** SUPPLIED RECORDS **
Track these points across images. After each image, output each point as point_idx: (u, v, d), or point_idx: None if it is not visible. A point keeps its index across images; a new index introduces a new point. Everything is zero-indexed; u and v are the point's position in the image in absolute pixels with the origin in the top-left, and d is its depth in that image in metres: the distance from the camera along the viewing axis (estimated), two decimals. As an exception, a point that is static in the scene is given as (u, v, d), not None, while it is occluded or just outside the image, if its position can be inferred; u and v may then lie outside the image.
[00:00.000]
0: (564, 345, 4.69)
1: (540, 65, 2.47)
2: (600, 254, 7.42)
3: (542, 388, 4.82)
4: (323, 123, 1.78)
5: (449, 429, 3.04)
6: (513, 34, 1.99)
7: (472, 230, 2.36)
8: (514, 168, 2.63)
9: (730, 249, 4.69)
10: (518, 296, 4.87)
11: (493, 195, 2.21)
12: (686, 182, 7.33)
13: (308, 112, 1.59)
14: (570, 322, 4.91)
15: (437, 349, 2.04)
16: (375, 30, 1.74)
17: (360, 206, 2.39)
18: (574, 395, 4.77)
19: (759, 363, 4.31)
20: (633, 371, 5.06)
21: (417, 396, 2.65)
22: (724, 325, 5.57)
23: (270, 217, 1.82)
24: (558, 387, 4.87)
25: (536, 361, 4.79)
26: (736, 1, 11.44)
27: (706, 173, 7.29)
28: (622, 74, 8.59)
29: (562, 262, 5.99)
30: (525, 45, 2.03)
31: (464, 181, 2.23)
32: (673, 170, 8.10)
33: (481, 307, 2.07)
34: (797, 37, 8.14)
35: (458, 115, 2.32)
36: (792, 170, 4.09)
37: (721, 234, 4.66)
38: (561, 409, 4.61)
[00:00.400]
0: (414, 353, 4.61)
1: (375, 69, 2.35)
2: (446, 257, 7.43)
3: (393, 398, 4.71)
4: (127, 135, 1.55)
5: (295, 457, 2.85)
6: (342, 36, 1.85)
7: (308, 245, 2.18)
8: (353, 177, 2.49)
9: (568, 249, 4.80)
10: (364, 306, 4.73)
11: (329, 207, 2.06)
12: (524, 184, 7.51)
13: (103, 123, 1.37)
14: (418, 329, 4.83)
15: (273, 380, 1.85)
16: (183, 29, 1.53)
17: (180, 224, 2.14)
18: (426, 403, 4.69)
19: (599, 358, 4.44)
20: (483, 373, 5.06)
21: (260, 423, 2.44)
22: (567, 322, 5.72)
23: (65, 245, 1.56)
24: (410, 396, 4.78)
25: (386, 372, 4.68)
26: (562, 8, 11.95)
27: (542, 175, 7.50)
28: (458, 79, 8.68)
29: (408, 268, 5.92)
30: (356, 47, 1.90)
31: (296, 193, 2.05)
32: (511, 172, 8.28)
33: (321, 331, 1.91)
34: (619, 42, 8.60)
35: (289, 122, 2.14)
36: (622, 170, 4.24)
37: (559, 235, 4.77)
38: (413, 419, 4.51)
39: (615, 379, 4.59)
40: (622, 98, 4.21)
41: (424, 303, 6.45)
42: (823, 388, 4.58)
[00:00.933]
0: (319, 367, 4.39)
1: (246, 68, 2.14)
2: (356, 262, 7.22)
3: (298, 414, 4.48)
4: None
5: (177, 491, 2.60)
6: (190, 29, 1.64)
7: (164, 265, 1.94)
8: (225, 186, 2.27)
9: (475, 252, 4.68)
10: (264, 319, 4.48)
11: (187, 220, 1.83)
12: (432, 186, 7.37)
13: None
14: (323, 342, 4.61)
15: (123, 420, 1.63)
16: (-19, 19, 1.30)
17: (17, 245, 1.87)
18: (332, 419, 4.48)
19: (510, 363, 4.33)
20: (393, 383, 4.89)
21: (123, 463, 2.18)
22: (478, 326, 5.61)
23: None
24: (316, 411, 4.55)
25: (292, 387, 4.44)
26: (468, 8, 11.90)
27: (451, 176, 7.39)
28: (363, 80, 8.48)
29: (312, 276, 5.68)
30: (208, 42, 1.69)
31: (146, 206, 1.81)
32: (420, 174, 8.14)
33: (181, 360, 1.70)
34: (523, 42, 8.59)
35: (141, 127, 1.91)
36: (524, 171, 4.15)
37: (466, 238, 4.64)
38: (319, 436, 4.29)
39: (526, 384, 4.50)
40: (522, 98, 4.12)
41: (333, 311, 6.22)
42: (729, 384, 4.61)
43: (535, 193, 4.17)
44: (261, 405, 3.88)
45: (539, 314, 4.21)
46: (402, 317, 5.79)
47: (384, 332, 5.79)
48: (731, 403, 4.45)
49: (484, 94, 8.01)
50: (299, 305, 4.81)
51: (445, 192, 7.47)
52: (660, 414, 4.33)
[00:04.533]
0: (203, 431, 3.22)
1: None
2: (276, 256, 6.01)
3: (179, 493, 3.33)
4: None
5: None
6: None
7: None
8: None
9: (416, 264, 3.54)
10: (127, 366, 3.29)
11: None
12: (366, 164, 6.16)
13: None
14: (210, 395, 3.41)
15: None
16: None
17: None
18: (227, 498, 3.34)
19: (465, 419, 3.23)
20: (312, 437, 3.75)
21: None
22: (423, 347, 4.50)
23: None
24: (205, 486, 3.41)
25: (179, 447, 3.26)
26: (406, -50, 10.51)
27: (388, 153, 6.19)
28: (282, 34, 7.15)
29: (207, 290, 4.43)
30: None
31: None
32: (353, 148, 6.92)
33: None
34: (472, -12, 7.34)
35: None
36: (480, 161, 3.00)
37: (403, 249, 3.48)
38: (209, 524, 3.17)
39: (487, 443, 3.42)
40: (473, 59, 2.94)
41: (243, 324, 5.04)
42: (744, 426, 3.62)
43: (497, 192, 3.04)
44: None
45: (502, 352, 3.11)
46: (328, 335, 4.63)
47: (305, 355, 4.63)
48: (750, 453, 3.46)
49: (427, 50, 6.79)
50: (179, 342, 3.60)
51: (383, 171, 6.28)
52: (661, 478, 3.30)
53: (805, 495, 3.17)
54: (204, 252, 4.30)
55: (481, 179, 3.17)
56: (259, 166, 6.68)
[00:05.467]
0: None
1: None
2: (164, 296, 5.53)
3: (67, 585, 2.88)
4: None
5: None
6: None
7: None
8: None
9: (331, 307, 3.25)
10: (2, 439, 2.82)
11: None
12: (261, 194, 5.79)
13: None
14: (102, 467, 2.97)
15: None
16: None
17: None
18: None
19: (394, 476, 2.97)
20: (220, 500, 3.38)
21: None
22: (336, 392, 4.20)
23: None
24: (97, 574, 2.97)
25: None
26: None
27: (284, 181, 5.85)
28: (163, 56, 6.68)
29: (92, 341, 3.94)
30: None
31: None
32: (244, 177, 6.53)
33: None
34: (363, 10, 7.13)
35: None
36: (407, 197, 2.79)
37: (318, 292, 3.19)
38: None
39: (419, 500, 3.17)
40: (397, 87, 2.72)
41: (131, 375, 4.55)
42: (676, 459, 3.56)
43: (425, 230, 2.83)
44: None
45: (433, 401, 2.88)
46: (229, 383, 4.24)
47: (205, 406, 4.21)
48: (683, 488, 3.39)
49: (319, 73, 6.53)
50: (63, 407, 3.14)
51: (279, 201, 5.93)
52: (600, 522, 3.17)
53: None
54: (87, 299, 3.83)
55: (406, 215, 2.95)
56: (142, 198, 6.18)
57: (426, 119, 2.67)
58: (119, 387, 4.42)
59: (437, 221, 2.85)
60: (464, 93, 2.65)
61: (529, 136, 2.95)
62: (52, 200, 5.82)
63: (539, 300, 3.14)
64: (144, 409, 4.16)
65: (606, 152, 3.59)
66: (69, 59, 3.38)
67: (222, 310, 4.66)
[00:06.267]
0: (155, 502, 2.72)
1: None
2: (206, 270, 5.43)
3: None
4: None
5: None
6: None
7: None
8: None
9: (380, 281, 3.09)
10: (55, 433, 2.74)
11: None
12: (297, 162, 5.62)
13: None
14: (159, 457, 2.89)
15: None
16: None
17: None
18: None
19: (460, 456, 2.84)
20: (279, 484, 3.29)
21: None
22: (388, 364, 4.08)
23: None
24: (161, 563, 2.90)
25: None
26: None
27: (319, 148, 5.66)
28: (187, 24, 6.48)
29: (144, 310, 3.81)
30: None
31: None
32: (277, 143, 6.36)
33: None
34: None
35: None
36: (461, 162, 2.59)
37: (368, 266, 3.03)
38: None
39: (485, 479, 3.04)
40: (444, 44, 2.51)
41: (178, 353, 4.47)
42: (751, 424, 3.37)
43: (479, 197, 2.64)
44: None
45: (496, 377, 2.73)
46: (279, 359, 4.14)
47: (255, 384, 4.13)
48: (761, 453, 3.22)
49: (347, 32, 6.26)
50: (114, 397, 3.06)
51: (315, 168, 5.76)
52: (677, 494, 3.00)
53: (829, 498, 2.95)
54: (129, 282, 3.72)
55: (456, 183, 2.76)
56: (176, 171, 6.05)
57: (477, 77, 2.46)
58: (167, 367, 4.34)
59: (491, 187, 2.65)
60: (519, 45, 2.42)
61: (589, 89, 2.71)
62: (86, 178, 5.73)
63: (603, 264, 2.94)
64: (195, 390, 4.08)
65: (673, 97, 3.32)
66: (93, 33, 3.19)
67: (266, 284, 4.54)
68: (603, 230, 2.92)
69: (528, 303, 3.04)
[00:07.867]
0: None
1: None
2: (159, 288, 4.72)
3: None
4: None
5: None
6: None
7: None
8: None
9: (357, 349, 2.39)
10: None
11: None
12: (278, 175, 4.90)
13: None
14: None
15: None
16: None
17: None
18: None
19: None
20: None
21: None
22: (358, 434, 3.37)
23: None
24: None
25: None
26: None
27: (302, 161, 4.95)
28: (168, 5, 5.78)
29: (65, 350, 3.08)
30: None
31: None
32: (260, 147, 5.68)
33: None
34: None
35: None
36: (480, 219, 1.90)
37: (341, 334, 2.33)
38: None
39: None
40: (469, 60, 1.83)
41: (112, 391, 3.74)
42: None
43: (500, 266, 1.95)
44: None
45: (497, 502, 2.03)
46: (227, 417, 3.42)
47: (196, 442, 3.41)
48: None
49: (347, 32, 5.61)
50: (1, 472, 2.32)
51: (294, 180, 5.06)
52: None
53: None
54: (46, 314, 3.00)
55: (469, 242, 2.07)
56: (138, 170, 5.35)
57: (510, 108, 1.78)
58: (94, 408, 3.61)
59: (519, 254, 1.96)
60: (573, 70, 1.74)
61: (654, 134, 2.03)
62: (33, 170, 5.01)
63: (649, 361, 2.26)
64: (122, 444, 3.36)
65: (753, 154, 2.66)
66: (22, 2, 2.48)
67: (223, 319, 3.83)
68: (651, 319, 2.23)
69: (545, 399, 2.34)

* * *

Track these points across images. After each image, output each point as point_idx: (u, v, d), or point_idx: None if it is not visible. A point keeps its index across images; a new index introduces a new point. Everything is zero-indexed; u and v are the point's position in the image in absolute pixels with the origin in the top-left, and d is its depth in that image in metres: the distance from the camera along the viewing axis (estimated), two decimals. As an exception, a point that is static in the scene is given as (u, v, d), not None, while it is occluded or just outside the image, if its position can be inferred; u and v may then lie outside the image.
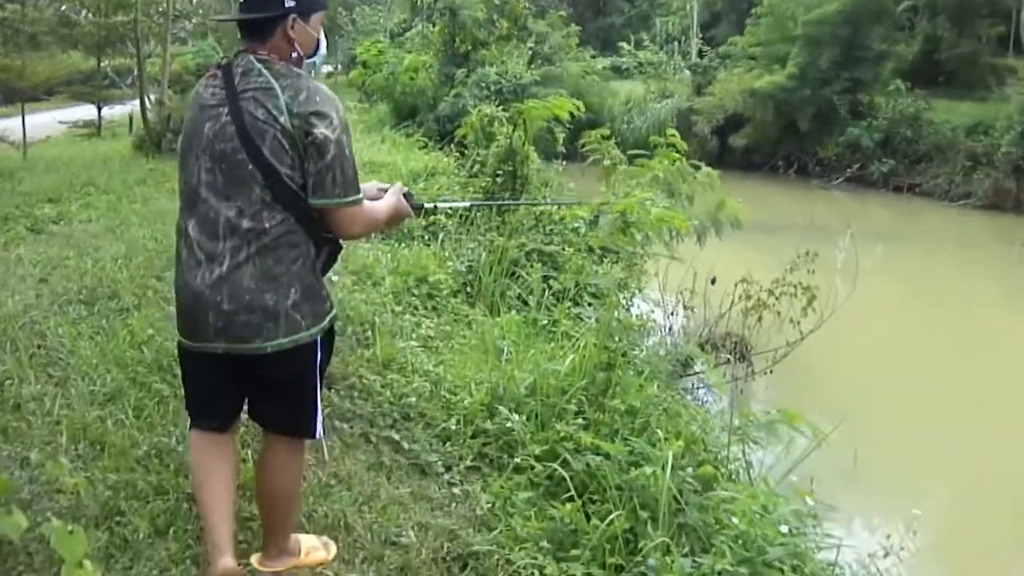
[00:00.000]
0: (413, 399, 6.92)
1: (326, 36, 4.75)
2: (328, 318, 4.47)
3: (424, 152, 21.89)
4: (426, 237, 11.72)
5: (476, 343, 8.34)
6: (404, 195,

** TASK GOAL **
Copy back the listing above exactly, but only from the line with "0: (564, 345, 4.69)" through the line with "31: (464, 181, 2.23)", both ends included.

** OUTPUT FOR THIS TASK **
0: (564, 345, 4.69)
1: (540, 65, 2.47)
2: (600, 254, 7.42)
3: (542, 388, 4.82)
4: (323, 123, 1.78)
5: (449, 429, 3.04)
6: (513, 34, 1.99)
7: (472, 230, 2.36)
8: (514, 168, 2.63)
9: (730, 249, 4.69)
10: (518, 296, 4.87)
11: (493, 195, 2.21)
12: (686, 182, 7.33)
13: (308, 112, 1.59)
14: (570, 322, 4.91)
15: (437, 349, 2.04)
16: (375, 30, 1.74)
17: (360, 206, 2.39)
18: (574, 395, 4.77)
19: (759, 363, 4.31)
20: (633, 371, 5.06)
21: (417, 396, 2.65)
22: (724, 325, 5.57)
23: (270, 217, 1.82)
24: (558, 387, 4.87)
25: (536, 361, 4.79)
26: (736, 1, 11.44)
27: (706, 173, 7.29)
28: (622, 74, 8.59)
29: (562, 262, 5.99)
30: (525, 45, 2.03)
31: (464, 181, 2.23)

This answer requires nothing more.